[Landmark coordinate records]
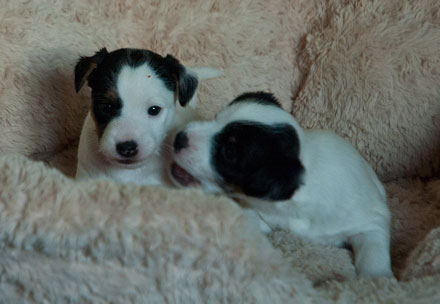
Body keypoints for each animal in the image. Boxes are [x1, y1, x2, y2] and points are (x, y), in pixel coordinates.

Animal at [170, 91, 394, 280]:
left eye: (229, 151)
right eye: (216, 117)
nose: (178, 137)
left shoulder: (371, 219)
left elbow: (373, 249)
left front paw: (377, 279)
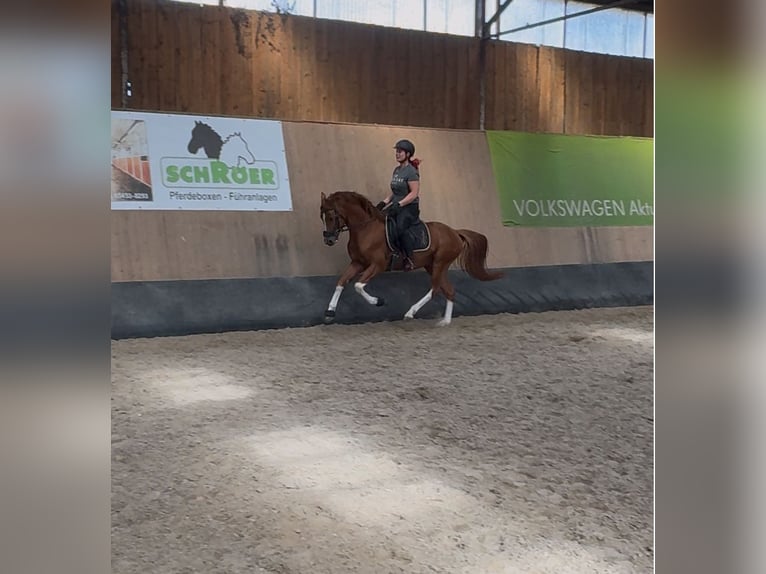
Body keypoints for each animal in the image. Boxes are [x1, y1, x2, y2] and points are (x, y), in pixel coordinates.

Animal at [320, 191, 502, 326]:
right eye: (322, 217)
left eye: (331, 216)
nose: (329, 240)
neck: (366, 228)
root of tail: (455, 232)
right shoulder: (358, 263)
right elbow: (341, 282)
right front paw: (329, 312)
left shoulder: (378, 264)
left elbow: (358, 286)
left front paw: (379, 301)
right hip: (432, 266)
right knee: (449, 290)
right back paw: (445, 322)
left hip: (440, 263)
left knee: (435, 289)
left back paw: (410, 313)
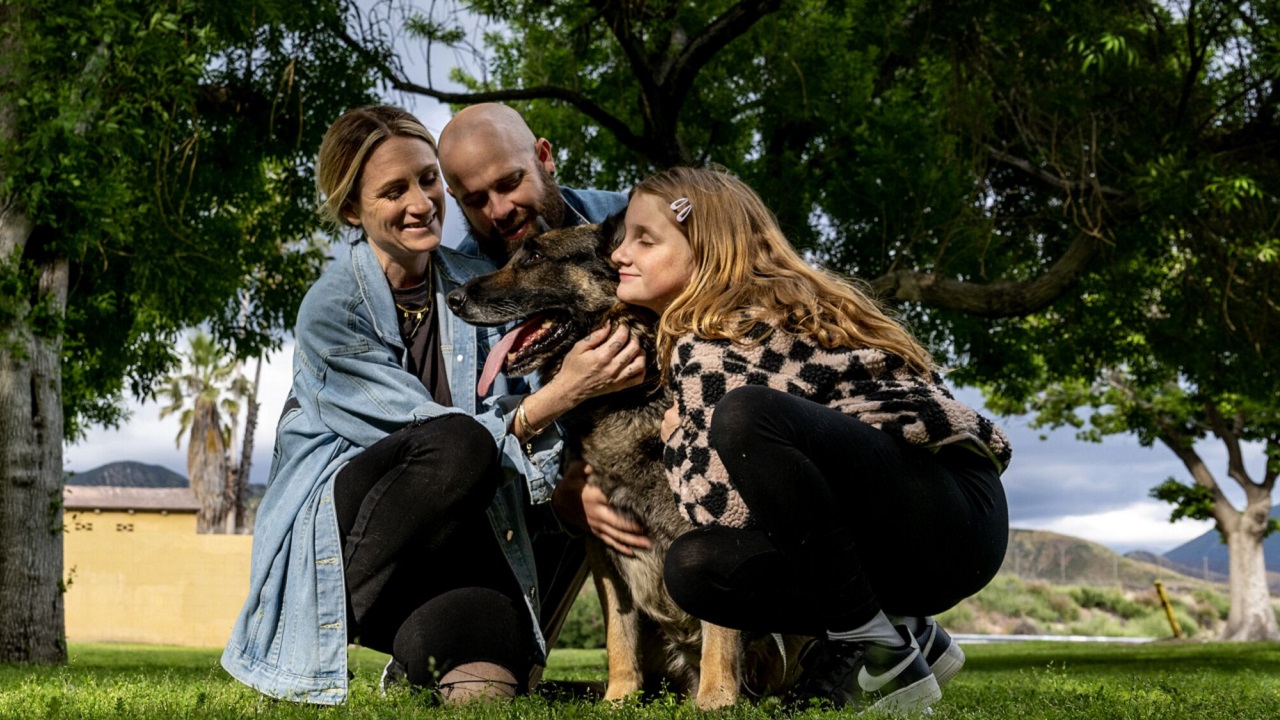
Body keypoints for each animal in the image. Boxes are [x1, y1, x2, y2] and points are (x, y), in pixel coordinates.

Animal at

# [Task prompt]
When you transcribe the lines above, keep every word exact but leave the pictures behind.

# [Reply]
Body keypoints for each animal in the image. Boxes are [x1, y1, x2, y2] and points are (x, y), in pixel coordinates.

Animal at [170, 91, 394, 280]:
left eye: (229, 151)
right eye: (216, 117)
nose: (178, 137)
left shoulder: (371, 219)
left elbow: (373, 249)
left front paw: (377, 279)
Body keypoints for each animal in the image. Boxes are [x1, y1, x2, y2] and points are (x, y), in pixel coordinates.

Animal at [320, 191, 502, 326]:
right eye: (322, 217)
left eye: (331, 216)
nose: (329, 240)
neck: (366, 228)
root of tail: (455, 232)
right shoulder: (358, 263)
right elbow: (341, 282)
right front paw: (329, 312)
left shoulder: (378, 264)
left elbow: (358, 286)
left front paw: (379, 301)
right hip: (432, 266)
right knee: (449, 290)
right back paw: (445, 322)
left hip: (440, 263)
left knee: (435, 289)
left back paw: (410, 313)
Body keypoints for each animal in the image. Boxes are [x1, y1, x2, y2] and points are (x, y), in pixel coordinates.

Animal at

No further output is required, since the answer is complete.